[Saved entries]
-=-=-
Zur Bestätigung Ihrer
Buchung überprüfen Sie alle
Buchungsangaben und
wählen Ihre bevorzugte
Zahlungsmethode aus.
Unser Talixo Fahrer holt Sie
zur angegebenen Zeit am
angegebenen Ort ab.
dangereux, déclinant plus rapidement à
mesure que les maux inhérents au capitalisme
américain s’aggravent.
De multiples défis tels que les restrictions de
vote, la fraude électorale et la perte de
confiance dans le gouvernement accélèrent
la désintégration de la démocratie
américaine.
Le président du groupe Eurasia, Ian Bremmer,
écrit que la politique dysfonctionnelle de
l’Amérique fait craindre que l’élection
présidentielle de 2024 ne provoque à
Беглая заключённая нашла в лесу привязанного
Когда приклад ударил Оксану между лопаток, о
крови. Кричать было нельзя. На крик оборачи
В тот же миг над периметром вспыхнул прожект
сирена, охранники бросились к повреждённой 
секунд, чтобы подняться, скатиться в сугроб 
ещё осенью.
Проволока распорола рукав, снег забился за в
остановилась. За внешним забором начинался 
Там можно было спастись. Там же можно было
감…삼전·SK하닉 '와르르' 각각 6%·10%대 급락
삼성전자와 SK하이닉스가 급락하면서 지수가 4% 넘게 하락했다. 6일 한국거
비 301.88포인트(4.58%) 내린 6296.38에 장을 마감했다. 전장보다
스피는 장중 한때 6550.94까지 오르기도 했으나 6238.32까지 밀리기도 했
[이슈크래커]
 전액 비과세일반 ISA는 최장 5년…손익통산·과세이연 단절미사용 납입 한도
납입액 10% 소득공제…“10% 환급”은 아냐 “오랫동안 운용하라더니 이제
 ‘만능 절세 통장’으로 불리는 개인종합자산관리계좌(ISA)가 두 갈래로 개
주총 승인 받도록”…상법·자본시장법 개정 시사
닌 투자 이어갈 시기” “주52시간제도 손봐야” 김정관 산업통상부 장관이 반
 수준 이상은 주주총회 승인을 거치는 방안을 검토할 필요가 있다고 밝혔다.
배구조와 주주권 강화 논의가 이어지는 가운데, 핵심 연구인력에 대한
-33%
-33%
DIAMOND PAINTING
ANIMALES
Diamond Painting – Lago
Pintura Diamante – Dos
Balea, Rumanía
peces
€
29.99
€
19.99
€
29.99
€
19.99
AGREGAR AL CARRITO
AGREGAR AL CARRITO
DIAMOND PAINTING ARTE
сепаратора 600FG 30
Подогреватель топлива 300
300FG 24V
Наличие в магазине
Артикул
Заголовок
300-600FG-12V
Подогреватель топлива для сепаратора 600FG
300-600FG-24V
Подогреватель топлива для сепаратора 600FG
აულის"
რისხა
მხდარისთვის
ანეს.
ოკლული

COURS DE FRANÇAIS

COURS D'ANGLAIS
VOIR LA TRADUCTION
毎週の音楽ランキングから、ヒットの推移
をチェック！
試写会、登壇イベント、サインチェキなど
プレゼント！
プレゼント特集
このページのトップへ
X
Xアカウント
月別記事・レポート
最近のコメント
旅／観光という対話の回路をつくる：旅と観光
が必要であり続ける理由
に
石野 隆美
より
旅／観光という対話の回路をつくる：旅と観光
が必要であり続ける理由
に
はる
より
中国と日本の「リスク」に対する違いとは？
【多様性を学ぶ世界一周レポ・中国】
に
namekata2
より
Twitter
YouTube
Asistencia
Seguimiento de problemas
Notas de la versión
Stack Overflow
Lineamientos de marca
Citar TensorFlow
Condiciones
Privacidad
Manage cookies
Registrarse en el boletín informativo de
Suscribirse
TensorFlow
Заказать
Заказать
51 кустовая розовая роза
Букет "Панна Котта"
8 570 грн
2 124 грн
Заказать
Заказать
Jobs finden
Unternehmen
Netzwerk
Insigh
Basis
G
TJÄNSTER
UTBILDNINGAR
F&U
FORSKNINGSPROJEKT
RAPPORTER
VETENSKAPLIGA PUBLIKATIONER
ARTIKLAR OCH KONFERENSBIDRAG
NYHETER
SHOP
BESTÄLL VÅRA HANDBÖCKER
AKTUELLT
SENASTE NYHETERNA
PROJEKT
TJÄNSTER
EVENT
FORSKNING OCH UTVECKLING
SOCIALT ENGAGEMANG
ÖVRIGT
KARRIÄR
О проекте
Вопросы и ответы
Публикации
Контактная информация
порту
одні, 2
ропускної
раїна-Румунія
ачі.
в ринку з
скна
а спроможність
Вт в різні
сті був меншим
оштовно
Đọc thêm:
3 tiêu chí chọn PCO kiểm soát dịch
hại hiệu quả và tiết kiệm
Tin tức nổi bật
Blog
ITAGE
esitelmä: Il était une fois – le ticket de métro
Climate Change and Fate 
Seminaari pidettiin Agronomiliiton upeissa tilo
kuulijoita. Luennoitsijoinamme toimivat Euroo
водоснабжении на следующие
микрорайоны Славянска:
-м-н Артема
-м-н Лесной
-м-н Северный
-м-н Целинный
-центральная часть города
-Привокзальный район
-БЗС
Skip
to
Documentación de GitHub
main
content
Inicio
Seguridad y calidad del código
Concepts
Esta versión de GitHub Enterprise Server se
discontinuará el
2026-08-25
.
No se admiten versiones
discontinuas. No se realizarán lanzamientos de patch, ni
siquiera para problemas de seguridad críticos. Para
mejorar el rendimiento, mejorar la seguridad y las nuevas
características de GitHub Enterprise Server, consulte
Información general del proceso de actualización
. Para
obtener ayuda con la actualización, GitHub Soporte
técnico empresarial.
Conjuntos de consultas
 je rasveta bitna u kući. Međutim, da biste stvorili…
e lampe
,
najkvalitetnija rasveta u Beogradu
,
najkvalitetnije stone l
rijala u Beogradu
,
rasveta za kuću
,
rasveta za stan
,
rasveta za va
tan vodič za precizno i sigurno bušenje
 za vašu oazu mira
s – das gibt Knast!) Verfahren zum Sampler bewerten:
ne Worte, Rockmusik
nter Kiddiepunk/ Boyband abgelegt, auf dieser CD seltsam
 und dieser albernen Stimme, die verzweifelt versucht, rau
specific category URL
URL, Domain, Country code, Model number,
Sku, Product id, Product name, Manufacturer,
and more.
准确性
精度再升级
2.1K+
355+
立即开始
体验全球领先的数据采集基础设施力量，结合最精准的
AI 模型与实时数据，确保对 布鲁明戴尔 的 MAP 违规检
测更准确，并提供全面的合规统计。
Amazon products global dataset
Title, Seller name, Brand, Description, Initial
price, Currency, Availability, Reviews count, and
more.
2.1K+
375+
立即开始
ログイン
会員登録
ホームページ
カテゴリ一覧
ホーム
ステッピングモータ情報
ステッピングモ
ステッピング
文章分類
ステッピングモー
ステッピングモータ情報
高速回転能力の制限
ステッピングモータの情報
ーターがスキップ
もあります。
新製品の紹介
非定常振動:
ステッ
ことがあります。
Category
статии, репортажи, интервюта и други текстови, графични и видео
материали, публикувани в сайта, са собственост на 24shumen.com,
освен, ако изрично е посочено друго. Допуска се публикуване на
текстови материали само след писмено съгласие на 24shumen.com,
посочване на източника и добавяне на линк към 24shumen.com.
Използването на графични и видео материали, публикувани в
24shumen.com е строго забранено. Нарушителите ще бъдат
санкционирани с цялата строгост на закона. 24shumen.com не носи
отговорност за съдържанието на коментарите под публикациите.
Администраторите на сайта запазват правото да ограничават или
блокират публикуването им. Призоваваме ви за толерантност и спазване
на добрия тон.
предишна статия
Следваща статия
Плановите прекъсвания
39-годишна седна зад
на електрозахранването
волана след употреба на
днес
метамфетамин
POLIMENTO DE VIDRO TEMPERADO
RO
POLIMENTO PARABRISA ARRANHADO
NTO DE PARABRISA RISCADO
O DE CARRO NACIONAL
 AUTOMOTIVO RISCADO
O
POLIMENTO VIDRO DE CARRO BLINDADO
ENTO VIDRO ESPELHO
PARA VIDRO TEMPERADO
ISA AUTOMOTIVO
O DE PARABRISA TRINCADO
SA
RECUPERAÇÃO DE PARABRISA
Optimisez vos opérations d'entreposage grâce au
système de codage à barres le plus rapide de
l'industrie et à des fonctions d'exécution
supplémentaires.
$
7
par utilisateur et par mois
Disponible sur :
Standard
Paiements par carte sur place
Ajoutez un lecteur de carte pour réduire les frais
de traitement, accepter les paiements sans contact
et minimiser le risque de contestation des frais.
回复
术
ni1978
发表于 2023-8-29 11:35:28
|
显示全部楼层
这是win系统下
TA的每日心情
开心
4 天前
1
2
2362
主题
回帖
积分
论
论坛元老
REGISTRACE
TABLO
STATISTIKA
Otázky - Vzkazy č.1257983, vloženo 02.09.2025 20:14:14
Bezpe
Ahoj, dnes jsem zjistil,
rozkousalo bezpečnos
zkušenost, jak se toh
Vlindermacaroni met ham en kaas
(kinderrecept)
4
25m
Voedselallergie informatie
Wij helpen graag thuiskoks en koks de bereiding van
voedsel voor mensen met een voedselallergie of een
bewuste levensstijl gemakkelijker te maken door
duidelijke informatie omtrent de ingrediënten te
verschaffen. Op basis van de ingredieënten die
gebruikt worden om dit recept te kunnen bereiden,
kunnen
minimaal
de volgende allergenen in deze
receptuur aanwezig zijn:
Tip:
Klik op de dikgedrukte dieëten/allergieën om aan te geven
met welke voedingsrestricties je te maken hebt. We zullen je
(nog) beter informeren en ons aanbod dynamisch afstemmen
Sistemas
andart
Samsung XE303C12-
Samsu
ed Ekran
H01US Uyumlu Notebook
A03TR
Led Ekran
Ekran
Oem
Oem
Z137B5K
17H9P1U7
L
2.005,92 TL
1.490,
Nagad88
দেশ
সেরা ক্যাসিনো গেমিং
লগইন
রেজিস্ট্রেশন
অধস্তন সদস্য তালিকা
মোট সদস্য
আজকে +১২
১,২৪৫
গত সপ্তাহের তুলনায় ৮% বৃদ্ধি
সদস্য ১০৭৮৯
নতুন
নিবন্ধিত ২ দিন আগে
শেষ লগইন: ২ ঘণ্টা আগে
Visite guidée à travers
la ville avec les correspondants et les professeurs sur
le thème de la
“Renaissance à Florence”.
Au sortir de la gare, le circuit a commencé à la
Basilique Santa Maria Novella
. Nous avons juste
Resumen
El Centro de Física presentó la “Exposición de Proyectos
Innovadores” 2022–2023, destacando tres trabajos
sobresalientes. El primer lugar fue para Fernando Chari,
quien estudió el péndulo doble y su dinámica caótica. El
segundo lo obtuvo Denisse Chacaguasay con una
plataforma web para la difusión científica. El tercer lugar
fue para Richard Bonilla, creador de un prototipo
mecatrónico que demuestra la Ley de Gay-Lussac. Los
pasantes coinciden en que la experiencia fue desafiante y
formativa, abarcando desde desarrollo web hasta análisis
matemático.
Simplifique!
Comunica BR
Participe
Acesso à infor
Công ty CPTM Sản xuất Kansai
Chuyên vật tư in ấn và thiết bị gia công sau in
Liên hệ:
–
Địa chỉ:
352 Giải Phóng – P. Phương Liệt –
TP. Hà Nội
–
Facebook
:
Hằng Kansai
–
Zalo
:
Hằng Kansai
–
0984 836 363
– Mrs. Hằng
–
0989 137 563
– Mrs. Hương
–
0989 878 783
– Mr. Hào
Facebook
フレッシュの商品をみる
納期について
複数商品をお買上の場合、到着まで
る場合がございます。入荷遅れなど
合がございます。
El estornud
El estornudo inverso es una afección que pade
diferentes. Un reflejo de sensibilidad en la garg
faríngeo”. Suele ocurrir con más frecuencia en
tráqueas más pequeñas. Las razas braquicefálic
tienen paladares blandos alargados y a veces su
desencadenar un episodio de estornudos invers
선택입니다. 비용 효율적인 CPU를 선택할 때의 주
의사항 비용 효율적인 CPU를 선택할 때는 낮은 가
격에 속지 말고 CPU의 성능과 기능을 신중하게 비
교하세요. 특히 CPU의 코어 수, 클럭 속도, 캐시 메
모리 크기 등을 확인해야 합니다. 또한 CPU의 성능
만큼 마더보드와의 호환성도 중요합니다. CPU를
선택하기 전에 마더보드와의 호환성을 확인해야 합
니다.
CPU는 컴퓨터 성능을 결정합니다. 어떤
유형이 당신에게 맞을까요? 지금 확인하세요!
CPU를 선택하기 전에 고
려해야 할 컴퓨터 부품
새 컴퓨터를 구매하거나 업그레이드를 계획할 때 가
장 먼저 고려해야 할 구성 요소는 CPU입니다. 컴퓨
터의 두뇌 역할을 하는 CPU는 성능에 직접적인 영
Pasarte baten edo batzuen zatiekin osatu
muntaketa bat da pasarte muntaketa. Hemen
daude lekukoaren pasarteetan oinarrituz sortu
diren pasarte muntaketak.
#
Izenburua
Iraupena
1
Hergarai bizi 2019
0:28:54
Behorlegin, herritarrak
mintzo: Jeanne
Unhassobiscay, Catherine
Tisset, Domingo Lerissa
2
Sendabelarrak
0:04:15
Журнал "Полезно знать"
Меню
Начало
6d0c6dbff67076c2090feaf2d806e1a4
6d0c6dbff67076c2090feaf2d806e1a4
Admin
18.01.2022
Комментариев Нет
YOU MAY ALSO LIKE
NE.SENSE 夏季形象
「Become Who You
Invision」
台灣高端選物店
-=-=-
PROBLEM TO WORK ON: Among the lines above, find those holding "POLIMENTO" and copy each one.

OUTPUT FOR THIS TASK:
POLIMENTO DE VIDRO TEMPERADO
POLIMENTO PARABRISA ARRANHADO
POLIMENTO VIDRO DE CARRO BLINDADO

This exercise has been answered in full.